Saved entries:
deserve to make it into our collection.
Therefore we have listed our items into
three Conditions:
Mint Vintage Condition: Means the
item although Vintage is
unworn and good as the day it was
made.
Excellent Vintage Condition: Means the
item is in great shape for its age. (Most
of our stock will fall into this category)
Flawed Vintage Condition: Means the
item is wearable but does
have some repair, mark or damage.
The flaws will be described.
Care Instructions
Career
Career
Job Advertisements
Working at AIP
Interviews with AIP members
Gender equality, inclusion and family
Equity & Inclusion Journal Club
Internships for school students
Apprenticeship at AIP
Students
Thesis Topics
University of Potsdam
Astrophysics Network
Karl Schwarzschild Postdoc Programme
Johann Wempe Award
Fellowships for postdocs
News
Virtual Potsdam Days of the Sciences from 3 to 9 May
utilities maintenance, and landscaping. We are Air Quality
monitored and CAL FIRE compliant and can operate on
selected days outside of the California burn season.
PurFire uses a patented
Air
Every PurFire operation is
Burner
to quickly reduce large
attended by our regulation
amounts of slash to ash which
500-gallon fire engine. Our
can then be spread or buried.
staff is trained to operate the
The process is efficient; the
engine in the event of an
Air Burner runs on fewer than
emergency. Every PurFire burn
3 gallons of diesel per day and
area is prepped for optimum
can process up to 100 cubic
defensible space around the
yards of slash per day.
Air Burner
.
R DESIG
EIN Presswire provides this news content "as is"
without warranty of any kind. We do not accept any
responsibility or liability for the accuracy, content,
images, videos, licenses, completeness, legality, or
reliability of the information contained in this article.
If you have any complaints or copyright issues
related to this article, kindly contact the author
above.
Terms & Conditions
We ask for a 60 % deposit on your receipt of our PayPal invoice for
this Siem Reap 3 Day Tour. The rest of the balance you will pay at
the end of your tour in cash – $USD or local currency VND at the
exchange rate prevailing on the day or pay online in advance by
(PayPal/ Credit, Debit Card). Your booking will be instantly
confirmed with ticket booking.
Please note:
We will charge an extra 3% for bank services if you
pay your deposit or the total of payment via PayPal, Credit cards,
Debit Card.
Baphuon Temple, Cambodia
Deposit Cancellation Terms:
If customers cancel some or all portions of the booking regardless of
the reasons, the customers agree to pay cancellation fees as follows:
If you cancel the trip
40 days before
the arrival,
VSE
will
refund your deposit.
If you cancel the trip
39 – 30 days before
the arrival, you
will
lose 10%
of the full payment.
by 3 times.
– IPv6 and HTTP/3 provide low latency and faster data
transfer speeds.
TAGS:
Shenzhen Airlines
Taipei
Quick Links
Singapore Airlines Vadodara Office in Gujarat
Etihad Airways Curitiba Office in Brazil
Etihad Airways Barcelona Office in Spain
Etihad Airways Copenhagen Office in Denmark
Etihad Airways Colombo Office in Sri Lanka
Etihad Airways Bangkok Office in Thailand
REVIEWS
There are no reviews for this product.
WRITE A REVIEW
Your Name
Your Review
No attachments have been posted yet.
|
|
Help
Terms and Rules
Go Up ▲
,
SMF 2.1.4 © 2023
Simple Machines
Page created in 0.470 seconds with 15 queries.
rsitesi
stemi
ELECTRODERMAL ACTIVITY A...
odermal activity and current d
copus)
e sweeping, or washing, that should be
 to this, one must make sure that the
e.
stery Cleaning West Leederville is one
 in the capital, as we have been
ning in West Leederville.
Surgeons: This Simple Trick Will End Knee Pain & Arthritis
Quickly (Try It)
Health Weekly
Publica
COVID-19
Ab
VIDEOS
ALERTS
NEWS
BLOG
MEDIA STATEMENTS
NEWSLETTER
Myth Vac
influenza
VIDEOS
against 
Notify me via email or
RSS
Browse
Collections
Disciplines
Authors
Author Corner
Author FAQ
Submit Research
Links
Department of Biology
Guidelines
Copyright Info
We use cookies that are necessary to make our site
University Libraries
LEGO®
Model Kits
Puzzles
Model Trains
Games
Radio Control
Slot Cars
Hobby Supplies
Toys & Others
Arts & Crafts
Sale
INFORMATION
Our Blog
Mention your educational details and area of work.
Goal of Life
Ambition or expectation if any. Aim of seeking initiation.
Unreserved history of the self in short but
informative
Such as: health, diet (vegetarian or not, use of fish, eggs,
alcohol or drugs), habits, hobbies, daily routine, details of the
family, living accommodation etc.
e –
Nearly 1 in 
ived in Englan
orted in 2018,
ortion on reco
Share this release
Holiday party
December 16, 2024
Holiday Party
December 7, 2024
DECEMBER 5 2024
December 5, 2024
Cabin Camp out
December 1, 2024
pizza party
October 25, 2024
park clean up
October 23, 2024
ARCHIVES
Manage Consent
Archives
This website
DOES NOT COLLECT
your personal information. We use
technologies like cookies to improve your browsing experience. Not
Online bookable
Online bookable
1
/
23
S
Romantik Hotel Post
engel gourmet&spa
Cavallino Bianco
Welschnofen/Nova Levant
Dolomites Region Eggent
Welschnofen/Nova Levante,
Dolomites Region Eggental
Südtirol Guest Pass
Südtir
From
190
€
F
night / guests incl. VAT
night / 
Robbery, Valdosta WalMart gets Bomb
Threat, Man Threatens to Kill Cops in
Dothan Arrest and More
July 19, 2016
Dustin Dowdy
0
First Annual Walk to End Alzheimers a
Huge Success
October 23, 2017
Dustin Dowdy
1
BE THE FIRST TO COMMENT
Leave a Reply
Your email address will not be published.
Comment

#### Work request
Reproduce the material word for word, starting at its first line and ending with the line that contains "of our stock will fall into this category)".

#### Exercise response
deserve to make it into our collection.
Therefore we have listed our items into
three Conditions:
Mint Vintage Condition: Means the
item although Vintage is
unworn and good as the day it was
made.
Excellent Vintage Condition: Means the
item is in great shape for its age. (Most
of our stock will fall into this category)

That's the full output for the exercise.